Transcribed page contents:
○ ○ ○ ○ ○ ○ ○

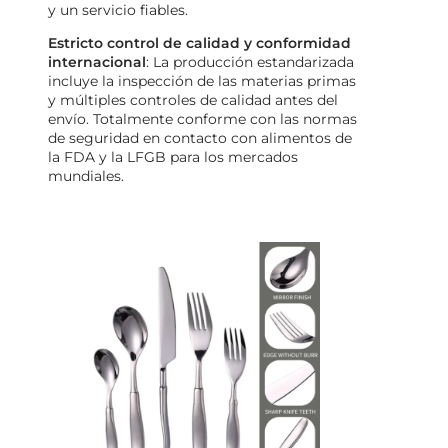
y un servicio fiables.
Estricto control de calidad y conformidad
internacional
: La producción estandarizada
incluye la inspección de las materias primas
y múltiples controles de calidad antes del
envío. Totalmente conforme con las normas
de seguridad en contacto con alimentos de
la FDA y la LFGB para los mercados
mundiales.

○ ○ ○ ○ ○ ○ ○

Your assignment: Which lines of the records above contain the word "calidad"? Report each one in full.

Solution for this exercise:
Estricto control de calidad y conformidad
y múltiples controles de calidad antes del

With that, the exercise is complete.